Exercise text:
----
The price of Brent crude oil reached nearly $128 a barrel, but has since fallen back to about $80. Gas prices also spiked but have come down from their highs.
It has led to bumper profits for energy companies, but also fuelled a rise in energy bills for households and businesses.
Last year, the government introduced a windfall tax - called the Energy Profits Levy - on the "extraordinary" profits being made at energy companies.
The rate was originally set at 25%, but has now been increased to 35%, and only applies to profits made from extracting UK oil and gas. Oil and gas firms also pay 30% corporation tax on their profits as well as a supplementary 10% rate, taking their total tax rate to 75%.
However, they can reduce the amount of tax they pay by factoring in losses or spending on things like decommissioning North Sea oil platforms.
BP said its UK business, which accounts for less than 10% of its global profits, will pay $2.2bn in tax for 2022, including $700m due to the Energy Profits Levy.
'Windfalls of war'
Andrew Griffith, Economic Secretary to the Treasury, who the BBC spoke to for the government's position, said the windfall tax struck the "right balance" between helping families with the cost of living and securing the UK's energy supplies. He said its aim was to encourage re-investment of the sector's profits back into the economy
Nick Butler, previously a senior executive at BP and now a visiting professor at Kings College, who the BBC spoke to because of his industry experience, said oil and gas prices would not remain "exceptionally high" forever.
"This is a temporary situation. Oil and gas prices are going down and the windfall these companies are making won't last."
In a year that BP boss Bernard Looney described the company as a cash machine, it is little wonder that progressive think tank IPPR called these profits scandalous as millions struggled to pay bills.
The company paid £1.8bn in UK tax - a big increase on a previous estimate - as extra windfall levies pushed the overall tax rate on UK profits to 75%.
Labour said the taxes should be still higher and better incentivise investment in renewables. Perhaps most controversially, BP announced it would miss its targets to reduce oil and gas production by 2030 as it said it would match investment in lower carbon projects with new investment in fossil fuels and extend the life of existing oil and gas projects.
----
(Records excerpted from a collection)

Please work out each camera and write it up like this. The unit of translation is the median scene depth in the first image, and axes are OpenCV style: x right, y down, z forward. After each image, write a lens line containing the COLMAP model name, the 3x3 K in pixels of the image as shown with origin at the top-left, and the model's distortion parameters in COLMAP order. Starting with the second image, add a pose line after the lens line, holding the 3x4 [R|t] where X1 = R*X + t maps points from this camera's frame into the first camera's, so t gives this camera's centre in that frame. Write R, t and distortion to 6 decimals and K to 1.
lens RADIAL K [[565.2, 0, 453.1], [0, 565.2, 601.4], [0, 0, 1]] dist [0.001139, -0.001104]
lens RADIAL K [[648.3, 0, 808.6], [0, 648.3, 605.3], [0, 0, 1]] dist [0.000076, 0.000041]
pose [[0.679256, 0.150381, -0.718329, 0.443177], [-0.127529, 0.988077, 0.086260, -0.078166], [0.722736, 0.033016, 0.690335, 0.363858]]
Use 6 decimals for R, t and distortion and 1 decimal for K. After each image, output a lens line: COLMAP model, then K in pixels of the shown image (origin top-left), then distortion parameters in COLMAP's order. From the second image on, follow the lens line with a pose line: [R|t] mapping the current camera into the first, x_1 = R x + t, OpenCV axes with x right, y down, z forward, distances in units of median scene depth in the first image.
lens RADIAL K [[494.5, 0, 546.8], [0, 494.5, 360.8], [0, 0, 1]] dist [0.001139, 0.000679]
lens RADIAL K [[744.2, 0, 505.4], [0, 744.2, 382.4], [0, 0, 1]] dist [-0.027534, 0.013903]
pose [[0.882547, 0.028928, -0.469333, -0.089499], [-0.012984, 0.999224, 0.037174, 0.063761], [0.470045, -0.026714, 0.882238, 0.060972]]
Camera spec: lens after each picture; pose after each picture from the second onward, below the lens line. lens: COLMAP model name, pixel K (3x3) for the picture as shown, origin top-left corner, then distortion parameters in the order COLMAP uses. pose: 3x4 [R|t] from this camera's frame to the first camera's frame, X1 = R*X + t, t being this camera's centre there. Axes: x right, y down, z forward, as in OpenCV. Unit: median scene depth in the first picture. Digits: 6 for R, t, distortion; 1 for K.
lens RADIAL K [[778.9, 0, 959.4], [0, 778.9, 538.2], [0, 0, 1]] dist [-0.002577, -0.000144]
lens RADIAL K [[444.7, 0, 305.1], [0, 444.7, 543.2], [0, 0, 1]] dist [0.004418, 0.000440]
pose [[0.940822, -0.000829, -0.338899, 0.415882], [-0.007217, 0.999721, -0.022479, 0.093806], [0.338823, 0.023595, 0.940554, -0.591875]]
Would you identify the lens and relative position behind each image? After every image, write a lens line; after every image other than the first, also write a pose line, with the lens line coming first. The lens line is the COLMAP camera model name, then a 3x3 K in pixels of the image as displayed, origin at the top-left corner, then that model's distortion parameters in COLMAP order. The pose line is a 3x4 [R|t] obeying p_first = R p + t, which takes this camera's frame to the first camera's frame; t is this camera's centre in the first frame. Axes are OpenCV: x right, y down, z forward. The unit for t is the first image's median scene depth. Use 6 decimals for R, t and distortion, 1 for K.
----
Your task: Rewrite the windfall tax passage starting at "Last year, the" and ending at "Sea oil platforms.", substituting "dismantling" for "decommissioning". The material bears no relation to the windfall tax passage.

Task answer:
Last year, the government introduced a windfall tax - called the Energy Profits Levy - on the "extraordinary" profits being made at energy companies.
The rate was originally set at 25%, but has now been increased to 35%, and only applies to profits made from extracting UK oil and gas. Oil and gas firms also pay 30% corporation tax on their profits as well as a supplementary 10% rate, taking their total tax rate to 75%.
However, they can reduce the amount of tax they pay by factoring in losses or spending on things like dismantling North Sea oil platforms.